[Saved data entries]
>>>
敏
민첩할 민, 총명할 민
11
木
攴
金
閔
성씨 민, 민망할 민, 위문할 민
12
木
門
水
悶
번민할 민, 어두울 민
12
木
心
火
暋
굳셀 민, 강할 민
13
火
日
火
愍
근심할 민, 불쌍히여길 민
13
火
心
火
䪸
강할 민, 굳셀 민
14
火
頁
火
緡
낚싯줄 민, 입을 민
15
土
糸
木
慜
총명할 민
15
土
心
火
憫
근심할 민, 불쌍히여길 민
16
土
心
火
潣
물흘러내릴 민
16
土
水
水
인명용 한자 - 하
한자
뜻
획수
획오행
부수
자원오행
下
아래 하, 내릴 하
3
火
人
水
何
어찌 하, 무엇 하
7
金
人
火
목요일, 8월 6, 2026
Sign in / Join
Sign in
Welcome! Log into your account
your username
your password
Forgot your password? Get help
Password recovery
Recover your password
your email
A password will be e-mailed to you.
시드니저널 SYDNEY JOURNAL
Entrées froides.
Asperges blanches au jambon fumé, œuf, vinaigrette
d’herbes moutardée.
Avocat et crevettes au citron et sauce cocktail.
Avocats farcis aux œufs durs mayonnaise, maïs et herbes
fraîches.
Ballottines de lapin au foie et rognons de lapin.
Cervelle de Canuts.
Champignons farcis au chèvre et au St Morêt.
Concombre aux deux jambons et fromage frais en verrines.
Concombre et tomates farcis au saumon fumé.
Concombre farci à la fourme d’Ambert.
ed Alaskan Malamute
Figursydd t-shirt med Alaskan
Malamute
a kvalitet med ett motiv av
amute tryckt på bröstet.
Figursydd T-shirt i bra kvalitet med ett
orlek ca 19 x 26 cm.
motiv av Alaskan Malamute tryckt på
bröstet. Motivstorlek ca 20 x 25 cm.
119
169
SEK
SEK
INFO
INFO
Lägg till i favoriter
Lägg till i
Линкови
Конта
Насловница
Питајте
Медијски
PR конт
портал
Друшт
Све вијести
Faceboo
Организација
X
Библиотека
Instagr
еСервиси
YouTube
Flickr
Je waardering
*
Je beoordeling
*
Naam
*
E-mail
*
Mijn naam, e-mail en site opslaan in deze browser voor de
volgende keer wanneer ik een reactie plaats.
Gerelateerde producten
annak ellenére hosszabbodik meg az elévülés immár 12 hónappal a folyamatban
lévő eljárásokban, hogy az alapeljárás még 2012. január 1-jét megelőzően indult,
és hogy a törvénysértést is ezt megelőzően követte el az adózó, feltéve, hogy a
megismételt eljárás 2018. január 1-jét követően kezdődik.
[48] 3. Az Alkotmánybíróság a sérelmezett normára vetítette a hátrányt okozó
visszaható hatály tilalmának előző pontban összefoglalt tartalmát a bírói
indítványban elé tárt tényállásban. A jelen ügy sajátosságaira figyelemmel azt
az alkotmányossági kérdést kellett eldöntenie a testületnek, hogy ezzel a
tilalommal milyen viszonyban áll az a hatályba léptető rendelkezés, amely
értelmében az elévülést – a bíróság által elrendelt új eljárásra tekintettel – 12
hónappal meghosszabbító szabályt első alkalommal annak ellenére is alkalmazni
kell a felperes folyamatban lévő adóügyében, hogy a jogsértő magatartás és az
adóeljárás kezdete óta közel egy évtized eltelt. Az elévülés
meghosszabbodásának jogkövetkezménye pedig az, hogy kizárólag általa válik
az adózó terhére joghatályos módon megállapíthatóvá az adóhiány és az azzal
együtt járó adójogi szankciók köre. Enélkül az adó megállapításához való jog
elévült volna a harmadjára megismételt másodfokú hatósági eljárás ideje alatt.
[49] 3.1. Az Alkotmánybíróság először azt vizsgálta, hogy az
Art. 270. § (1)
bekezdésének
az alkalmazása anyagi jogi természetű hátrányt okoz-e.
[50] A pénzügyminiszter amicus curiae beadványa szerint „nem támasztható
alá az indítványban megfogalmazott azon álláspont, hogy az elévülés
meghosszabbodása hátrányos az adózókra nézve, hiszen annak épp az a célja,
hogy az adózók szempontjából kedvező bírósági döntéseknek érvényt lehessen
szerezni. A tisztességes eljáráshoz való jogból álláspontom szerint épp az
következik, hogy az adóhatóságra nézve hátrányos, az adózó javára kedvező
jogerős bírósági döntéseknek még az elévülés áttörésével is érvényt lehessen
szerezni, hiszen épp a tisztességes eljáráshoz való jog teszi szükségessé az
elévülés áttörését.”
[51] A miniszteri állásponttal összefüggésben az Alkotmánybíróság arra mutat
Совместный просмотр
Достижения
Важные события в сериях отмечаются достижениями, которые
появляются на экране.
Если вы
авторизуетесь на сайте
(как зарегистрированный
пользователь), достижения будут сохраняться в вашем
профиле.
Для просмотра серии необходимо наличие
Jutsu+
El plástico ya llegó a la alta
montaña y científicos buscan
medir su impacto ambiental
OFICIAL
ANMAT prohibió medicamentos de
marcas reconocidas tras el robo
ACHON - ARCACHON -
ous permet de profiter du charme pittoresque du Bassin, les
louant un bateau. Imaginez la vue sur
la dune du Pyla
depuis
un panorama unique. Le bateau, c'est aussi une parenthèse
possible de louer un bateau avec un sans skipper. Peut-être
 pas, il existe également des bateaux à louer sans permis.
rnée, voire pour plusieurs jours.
<<<
## ABOUT THIS EXERCISE
Output every line from the start of the entries through the line containing "d’herbes moutardée." as a Markdown table with the columns No. and Text, numbering each row and skipping blank lines.

## RESPONSE
| No. | Text |
|---|---|
| 1 | 敏 |
| 2 | 민첩할 민, 총명할 민 |
| 3 | 11 |
| 4 | 木 |
| 5 | 攴 |
| 6 | 金 |
| 7 | 閔 |
| 8 | 성씨 민, 민망할 민, 위문할 민 |
| 9 | 12 |
| 10 | 木 |
| 11 | 門 |
| 12 | 水 |
| 13 | 悶 |
| 14 | 번민할 민, 어두울 민 |
| 15 | 12 |
| 16 | 木 |
| 17 | 心 |
| 18 | 火 |
| 19 | 暋 |
| 20 | 굳셀 민, 강할 민 |
| 21 | 13 |
| 22 | 火 |
| 23 | 日 |
| 24 | 火 |
| 25 | 愍 |
| 26 | 근심할 민, 불쌍히여길 민 |
| 27 | 13 |
| 28 | 火 |
| 29 | 心 |
| 30 | 火 |
| 31 | 䪸 |
| 32 | 강할 민, 굳셀 민 |
| 33 | 14 |
| 34 | 火 |
| 35 | 頁 |
| 36 | 火 |
| 37 | 緡 |
| 38 | 낚싯줄 민, 입을 민 |
| 39 | 15 |
| 40 | 土 |
| 41 | 糸 |
| 42 | 木 |
| 43 | 慜 |
| 44 | 총명할 민 |
| 45 | 15 |
| 46 | 土 |
| 47 | 心 |
| 48 | 火 |
| 49 | 憫 |
| 50 | 근심할 민, 불쌍히여길 민 |
| 51 | 16 |
| 52 | 土 |
| 53 | 心 |
| 54 | 火 |
| 55 | 潣 |
| 56 | 물흘러내릴 민 |
| 57 | 16 |
| 58 | 土 |
| 59 | 水 |
| 60 | 水 |
| 61 | 인명용 한자 - 하 |
| 62 | 한자 |
| 63 | 뜻 |
| 64 | 획수 |
| 65 | 획오행 |
| 66 | 부수 |
| 67 | 자원오행 |
| 68 | 下 |
| 69 | 아래 하, 내릴 하 |
| 70 | 3 |
| 71 | 火 |
| 72 | 人 |
| 73 | 水 |
| 74 | 何 |
| 75 | 어찌 하, 무엇 하 |
| 76 | 7 |
| 77 | 金 |
| 78 | 人 |
| 79 | 火 |
| 80 | 목요일, 8월 6, 2026 |
| 81 | Sign in / Join |
| 82 | Sign in |
| 83 | Welcome! Log into your account |
| 84 | your username |
| 85 | your password |
| 86 | Forgot your password? Get help |
| 87 | Password recovery |
| 88 | Recover your password |
| 89 | your email |
| 90 | A password will be e-mailed to you. |
| 91 | 시드니저널 SYDNEY JOURNAL |
| 92 | Entrées froides. |
| 93 | Asperges blanches au jambon fumé, œuf, vinaigrette |
| 94 | d’herbes moutardée. |